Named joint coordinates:
* * * * * * * * *

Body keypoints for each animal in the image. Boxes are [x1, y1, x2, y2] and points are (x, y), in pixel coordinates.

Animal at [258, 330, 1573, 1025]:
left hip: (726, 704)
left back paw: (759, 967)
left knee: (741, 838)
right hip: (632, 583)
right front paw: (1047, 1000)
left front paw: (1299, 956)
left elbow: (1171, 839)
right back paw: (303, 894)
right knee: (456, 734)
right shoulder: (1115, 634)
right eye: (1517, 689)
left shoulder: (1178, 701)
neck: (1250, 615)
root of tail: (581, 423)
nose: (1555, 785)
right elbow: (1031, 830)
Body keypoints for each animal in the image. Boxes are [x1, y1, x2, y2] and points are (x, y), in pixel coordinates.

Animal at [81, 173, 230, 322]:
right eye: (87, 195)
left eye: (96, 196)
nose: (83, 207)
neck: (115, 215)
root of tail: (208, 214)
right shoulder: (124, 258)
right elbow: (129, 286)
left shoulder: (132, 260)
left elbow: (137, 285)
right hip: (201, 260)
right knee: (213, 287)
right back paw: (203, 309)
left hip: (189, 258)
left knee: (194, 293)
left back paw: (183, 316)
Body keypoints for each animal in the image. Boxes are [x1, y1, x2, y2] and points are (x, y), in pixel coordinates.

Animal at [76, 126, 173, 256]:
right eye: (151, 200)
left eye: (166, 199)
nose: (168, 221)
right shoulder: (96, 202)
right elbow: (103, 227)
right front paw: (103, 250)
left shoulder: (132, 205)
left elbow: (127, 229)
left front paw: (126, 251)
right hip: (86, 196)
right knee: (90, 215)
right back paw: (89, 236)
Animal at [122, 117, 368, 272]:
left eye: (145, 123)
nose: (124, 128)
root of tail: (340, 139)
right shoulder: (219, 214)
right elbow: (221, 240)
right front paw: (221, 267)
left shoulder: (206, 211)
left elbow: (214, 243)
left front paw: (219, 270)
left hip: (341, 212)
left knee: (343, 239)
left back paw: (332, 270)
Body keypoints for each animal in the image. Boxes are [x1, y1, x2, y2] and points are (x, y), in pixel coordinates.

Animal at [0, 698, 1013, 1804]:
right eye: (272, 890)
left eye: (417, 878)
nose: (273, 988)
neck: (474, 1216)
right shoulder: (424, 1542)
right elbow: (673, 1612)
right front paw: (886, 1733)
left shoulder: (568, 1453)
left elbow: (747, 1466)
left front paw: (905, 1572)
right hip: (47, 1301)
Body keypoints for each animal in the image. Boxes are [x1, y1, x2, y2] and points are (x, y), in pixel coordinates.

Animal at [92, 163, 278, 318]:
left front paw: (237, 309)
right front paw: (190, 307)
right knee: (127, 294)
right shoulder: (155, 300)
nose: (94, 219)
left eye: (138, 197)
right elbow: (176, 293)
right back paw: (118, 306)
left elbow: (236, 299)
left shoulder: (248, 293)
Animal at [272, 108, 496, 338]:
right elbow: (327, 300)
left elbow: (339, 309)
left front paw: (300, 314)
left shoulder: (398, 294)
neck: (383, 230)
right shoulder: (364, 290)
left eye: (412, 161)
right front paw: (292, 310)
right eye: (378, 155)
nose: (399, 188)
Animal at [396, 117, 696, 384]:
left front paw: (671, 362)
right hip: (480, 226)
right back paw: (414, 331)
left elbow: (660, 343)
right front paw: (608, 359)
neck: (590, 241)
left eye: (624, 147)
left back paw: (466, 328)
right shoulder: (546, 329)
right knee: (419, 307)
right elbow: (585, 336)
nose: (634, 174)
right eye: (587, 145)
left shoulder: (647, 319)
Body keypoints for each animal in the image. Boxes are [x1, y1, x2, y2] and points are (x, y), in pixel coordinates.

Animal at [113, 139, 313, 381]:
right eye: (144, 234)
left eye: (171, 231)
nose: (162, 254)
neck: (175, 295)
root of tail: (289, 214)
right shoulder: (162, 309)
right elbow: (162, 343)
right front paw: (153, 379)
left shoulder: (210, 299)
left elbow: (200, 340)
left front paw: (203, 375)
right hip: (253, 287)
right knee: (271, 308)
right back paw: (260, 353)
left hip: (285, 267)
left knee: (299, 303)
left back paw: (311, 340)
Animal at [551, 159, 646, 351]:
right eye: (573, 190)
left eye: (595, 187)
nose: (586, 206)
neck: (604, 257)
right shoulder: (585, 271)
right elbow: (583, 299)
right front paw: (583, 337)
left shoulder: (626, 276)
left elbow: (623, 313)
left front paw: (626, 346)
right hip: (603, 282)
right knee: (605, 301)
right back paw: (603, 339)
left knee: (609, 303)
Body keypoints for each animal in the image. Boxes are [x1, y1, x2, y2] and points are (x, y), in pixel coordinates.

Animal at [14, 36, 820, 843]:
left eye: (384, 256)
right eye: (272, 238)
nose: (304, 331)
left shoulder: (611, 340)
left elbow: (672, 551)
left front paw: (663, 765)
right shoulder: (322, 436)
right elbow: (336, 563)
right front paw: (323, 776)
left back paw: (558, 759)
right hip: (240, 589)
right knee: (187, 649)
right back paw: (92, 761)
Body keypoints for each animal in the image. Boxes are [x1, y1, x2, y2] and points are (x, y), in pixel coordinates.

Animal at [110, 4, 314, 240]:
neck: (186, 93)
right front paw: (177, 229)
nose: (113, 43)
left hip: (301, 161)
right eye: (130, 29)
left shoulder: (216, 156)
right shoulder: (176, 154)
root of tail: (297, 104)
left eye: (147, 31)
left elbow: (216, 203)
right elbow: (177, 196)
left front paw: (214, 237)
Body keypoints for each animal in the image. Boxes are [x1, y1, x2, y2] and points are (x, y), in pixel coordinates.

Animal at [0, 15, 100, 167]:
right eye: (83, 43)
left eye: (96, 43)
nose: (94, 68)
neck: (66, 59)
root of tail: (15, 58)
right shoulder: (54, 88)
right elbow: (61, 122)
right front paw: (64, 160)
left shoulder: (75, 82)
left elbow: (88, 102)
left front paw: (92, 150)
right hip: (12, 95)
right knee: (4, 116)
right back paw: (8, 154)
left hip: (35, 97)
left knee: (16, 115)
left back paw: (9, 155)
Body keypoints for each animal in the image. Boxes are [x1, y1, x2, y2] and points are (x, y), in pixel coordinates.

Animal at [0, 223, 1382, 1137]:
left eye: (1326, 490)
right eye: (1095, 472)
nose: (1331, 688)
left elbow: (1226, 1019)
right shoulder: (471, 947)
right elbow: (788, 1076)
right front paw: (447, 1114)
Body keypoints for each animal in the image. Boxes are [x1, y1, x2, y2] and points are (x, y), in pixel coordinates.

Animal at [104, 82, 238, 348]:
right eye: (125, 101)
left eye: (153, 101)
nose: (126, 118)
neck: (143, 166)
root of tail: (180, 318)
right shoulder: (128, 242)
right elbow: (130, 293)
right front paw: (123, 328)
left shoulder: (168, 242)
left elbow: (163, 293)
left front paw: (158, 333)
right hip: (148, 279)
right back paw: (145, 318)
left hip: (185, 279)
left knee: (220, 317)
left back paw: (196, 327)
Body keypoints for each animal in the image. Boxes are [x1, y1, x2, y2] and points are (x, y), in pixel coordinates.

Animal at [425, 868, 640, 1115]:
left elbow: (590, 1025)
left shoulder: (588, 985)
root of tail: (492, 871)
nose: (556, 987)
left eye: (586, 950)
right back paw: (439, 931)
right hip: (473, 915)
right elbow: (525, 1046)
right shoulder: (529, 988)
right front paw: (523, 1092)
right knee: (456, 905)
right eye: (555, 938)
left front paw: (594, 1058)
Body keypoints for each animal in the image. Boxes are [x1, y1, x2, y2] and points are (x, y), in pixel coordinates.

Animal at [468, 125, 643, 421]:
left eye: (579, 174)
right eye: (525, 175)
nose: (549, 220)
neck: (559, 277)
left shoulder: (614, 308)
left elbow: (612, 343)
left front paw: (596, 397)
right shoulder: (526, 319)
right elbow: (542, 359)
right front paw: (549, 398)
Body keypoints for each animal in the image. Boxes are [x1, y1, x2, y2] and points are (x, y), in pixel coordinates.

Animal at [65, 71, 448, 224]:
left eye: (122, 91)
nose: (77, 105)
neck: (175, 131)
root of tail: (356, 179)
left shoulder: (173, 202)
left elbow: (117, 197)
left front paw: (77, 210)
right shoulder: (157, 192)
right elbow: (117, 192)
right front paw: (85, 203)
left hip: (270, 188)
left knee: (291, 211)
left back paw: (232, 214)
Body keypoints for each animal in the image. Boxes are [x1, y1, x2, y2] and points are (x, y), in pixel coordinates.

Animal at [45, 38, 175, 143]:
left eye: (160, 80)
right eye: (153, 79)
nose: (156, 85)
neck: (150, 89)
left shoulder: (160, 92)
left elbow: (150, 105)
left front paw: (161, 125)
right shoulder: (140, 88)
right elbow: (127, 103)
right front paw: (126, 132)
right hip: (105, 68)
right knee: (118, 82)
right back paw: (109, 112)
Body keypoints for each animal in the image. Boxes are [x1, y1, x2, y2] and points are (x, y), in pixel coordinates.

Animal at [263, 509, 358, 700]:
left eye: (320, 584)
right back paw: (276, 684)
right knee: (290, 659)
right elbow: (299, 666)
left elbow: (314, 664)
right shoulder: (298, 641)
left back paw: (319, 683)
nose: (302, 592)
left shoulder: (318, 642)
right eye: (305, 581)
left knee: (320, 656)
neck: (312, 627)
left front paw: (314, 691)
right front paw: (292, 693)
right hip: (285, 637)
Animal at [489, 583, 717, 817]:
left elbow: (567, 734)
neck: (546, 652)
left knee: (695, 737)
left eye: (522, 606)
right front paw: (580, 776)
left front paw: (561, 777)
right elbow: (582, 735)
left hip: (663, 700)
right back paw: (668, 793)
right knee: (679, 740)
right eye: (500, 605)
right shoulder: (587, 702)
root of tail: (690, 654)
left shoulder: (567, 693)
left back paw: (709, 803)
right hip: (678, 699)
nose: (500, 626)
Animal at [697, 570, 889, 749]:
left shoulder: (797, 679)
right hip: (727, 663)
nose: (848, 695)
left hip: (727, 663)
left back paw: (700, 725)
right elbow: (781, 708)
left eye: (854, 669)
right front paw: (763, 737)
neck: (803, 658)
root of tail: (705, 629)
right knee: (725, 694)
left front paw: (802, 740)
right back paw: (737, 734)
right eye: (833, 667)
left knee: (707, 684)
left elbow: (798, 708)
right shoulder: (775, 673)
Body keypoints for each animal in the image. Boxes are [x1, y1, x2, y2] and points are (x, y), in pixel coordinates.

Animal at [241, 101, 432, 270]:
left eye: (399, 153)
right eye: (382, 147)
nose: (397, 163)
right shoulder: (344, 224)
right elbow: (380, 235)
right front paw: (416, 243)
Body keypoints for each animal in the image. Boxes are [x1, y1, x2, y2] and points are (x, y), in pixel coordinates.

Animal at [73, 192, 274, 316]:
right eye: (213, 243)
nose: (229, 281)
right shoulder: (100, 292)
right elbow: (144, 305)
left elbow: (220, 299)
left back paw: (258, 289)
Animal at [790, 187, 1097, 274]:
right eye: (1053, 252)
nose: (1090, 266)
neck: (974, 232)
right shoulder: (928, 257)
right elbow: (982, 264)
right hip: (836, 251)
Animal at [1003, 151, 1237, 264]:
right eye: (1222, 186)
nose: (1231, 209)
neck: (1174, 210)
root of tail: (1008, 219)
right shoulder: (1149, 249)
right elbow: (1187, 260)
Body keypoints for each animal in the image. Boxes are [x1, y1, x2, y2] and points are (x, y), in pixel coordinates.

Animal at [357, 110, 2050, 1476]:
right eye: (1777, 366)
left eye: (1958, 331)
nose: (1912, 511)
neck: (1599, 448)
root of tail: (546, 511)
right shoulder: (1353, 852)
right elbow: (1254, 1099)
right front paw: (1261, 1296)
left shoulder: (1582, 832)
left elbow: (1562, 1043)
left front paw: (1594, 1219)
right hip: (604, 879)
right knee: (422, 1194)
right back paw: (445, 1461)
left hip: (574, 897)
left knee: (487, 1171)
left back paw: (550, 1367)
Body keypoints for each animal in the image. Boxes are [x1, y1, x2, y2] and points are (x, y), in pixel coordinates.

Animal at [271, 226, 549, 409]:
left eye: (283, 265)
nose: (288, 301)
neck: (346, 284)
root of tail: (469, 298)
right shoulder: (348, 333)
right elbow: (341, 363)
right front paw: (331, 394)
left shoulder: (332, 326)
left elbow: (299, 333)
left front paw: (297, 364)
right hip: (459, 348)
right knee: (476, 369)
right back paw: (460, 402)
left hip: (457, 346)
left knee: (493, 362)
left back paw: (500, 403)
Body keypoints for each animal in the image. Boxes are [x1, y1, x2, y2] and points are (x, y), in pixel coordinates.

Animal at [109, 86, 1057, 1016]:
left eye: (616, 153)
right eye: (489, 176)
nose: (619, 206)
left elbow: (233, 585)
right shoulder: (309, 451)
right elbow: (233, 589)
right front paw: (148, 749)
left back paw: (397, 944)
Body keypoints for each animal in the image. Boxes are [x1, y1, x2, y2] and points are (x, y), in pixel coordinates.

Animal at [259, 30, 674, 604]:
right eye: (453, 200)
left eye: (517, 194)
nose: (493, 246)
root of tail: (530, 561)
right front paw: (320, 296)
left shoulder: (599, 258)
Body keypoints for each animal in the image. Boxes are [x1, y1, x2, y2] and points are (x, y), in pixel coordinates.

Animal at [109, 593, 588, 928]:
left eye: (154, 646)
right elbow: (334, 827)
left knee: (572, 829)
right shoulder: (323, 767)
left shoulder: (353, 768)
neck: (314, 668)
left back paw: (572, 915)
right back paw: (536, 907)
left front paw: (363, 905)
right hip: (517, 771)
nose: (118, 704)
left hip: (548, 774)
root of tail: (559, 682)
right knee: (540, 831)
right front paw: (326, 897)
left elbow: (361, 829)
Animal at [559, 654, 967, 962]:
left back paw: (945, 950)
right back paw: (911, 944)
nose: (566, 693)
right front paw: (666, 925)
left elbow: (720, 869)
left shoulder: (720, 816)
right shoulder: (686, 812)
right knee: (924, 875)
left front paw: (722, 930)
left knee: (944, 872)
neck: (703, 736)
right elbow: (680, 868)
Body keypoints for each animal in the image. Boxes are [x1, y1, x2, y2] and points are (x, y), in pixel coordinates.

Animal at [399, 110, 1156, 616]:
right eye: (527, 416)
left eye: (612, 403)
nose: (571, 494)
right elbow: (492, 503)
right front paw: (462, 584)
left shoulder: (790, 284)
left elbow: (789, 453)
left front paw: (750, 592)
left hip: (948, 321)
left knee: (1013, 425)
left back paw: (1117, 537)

* * * * * * * * *

**WHAT TO DO:** Transcribe the records above exactly, from the opening line down to and including the line with "left back paw: (183, 316)".

**RESULT FOR THIS EXERCISE:**
Body keypoints for each animal in the image. Boxes are [x1, y1, x2, y2] and points are (x, y), in pixel coordinates.

Animal at [258, 330, 1573, 1025]:
left hip: (726, 704)
left back paw: (759, 967)
left knee: (741, 838)
right hip: (632, 583)
right front paw: (1047, 1000)
left front paw: (1299, 956)
left elbow: (1171, 839)
right back paw: (303, 894)
right knee: (456, 734)
right shoulder: (1115, 634)
right eye: (1517, 689)
left shoulder: (1178, 701)
neck: (1250, 615)
root of tail: (581, 423)
nose: (1555, 785)
right elbow: (1031, 830)
Body keypoints for each animal in the image. Boxes are [x1, y1, x2, y2] and points are (x, y), in pixel coordinates.

Animal at [81, 173, 230, 322]:
right eye: (87, 195)
left eye: (96, 196)
nose: (83, 207)
neck: (115, 215)
root of tail: (208, 214)
right shoulder: (124, 258)
right elbow: (129, 286)
left shoulder: (132, 260)
left elbow: (137, 285)
right hip: (201, 260)
right knee: (213, 287)
right back paw: (203, 309)
left hip: (189, 258)
left knee: (194, 293)
left back paw: (183, 316)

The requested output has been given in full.